Ellen Vandyck
Responsable de la recherche
De nombreuses personnes concernées sont réticentes à l'idée d'augmenter leur activité malgré le mal de dos, et c'est pourtant la recommandation la plus cohérente pour les personnes qui en souffrent. De nombreux professionnels de la santé font déjà tout leur possible pour informer les gens des avantages et de la sécurité de bouger, quelle que soit la douleur. Cela contraste avec la croyance largement répandue selon laquelle la lombalgie est dangereuse et constitue un problème sérieux. Au sein de la communauté, ce discours peut être renforcé par des informations inexactes que l'on peut trouver sur les "sites web sur la santé". C'est pourquoi de nombreuses personnes naïves croient encore que la lombalgie nécessite un diagnostic par imagerie et des soins médicaux. Cette perception pourrait empêcher les gens de suivre le conseil de rester actifs.

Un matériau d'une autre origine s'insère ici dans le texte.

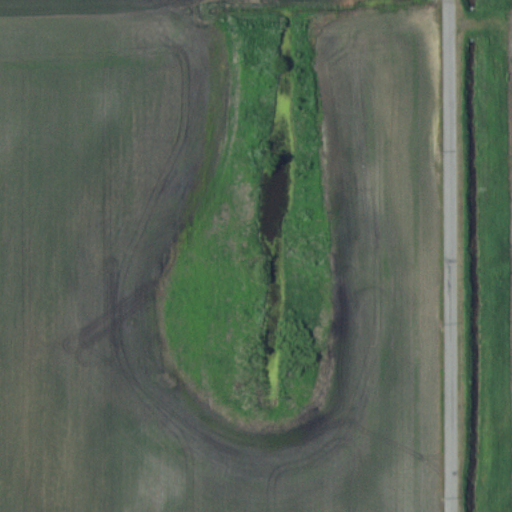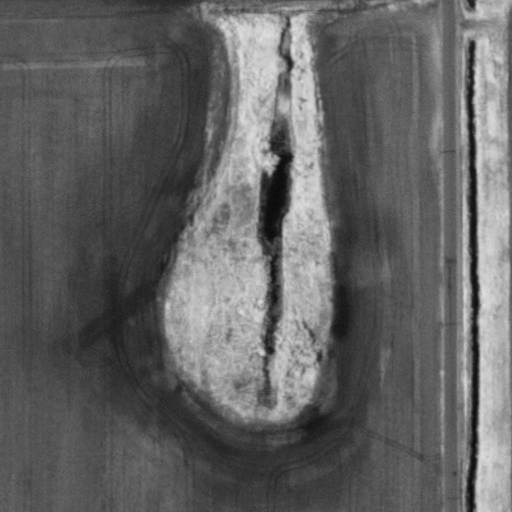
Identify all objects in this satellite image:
road: (455, 256)
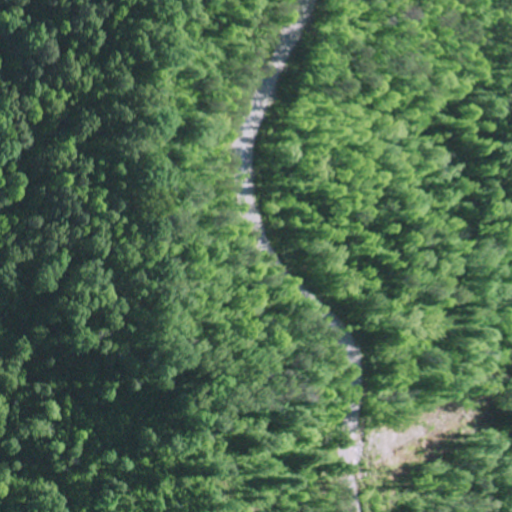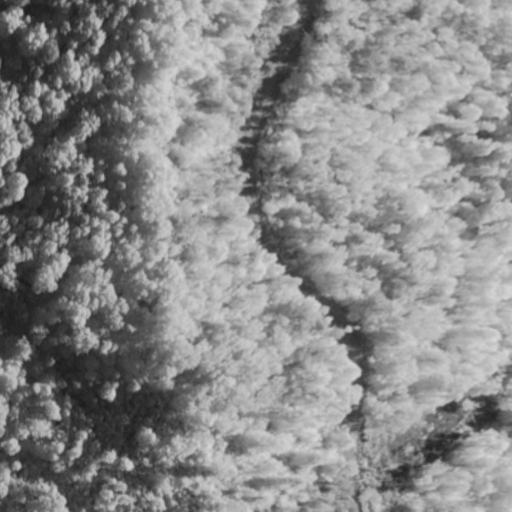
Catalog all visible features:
road: (273, 259)
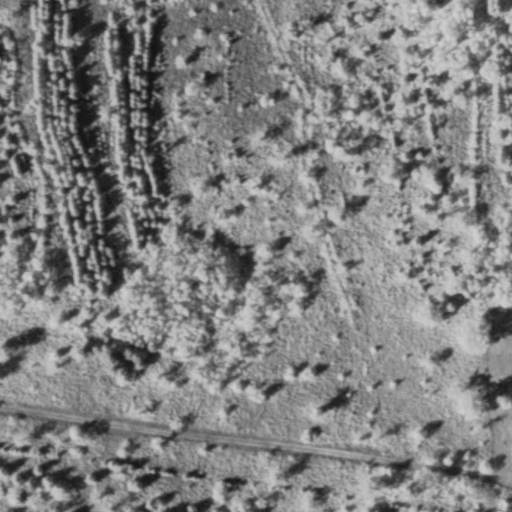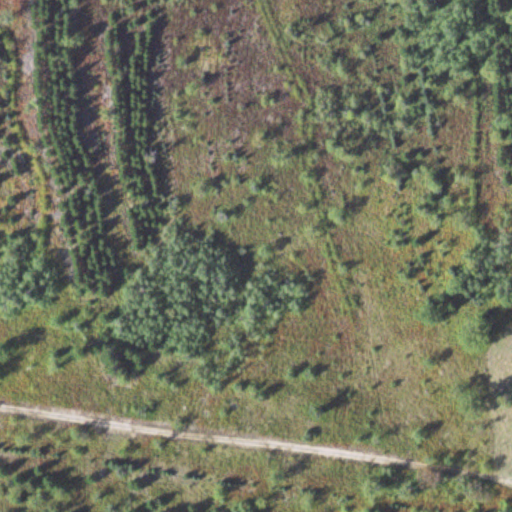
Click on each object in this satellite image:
road: (255, 445)
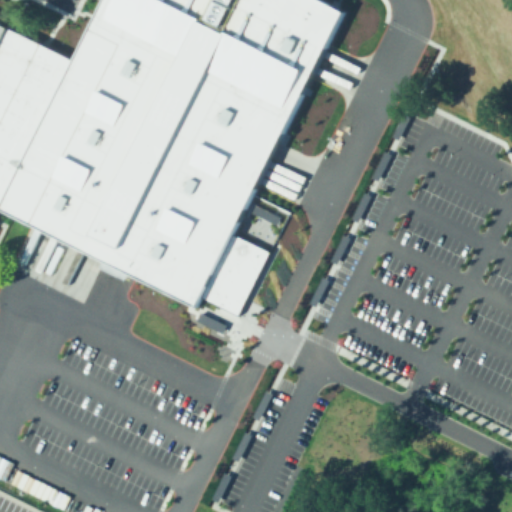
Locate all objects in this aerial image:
building: (401, 124)
building: (158, 133)
building: (157, 134)
road: (494, 161)
building: (380, 165)
road: (463, 186)
building: (360, 206)
building: (265, 214)
road: (453, 231)
building: (339, 249)
road: (303, 257)
building: (112, 269)
parking lot: (436, 273)
road: (444, 273)
building: (318, 291)
road: (458, 298)
road: (15, 304)
road: (434, 316)
building: (211, 322)
flagpole: (225, 348)
flagpole: (219, 349)
flagpole: (223, 354)
road: (105, 392)
road: (388, 396)
building: (261, 404)
road: (281, 436)
road: (94, 443)
building: (241, 445)
building: (221, 487)
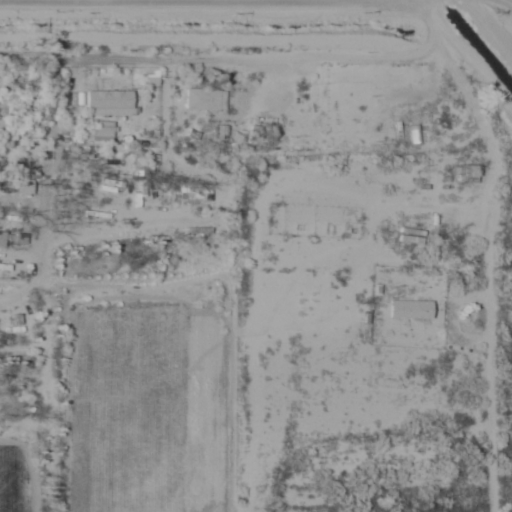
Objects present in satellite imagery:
building: (205, 97)
building: (108, 100)
building: (102, 127)
building: (410, 307)
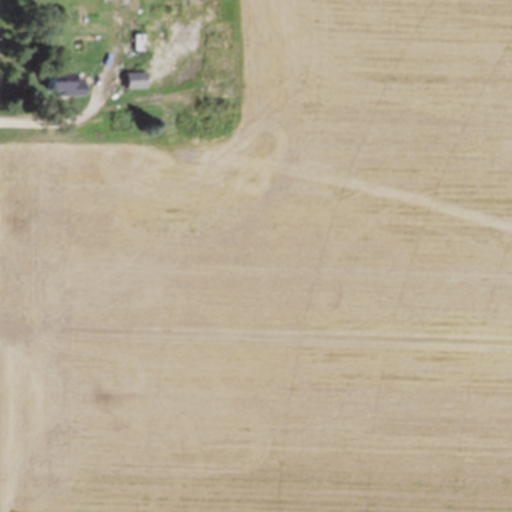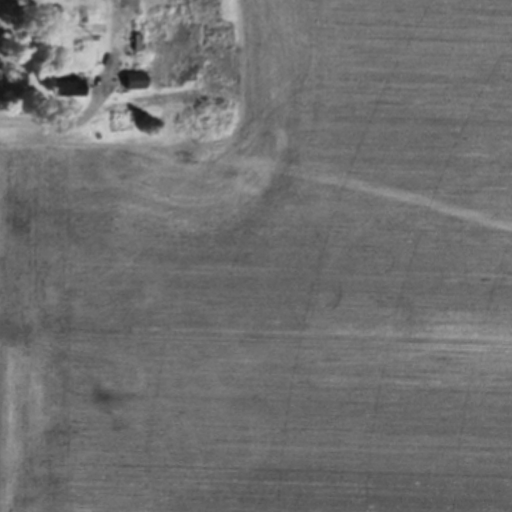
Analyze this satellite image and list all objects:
building: (81, 11)
building: (160, 12)
building: (212, 26)
building: (187, 71)
building: (131, 79)
building: (51, 81)
building: (216, 88)
road: (96, 100)
building: (169, 118)
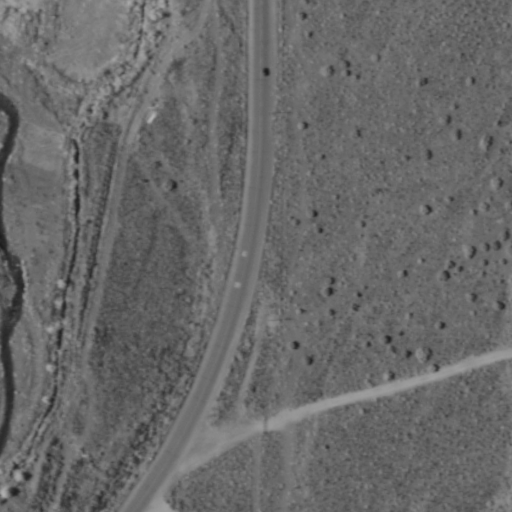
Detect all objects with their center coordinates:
road: (244, 269)
road: (152, 504)
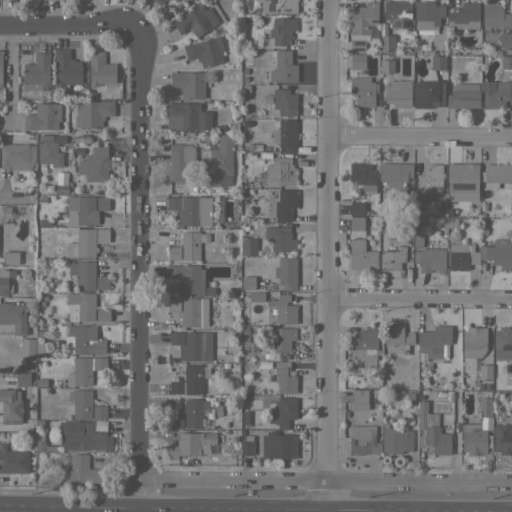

Pour y remédier, les auteurs de la présente étude ont proposé une vidéo expliquant plus en détail les douleurs lombaires afin de remettre en question les croyances de la communauté quant à la nécessité d'une prise en charge médicale. Ils ont proposé une vidéo neutre et une vidéo humoristique, car il a été démontré que les messages humoristiques sont susceptibles d'atténuer l'anxiété liée à la santé et de promouvoir des actions positives. En outre, ils espéraient que les messages humoristiques deviendraient "viraux", c'est-à-dire que le récit positif serait diffusé auprès du plus grand nombre possible d'individus.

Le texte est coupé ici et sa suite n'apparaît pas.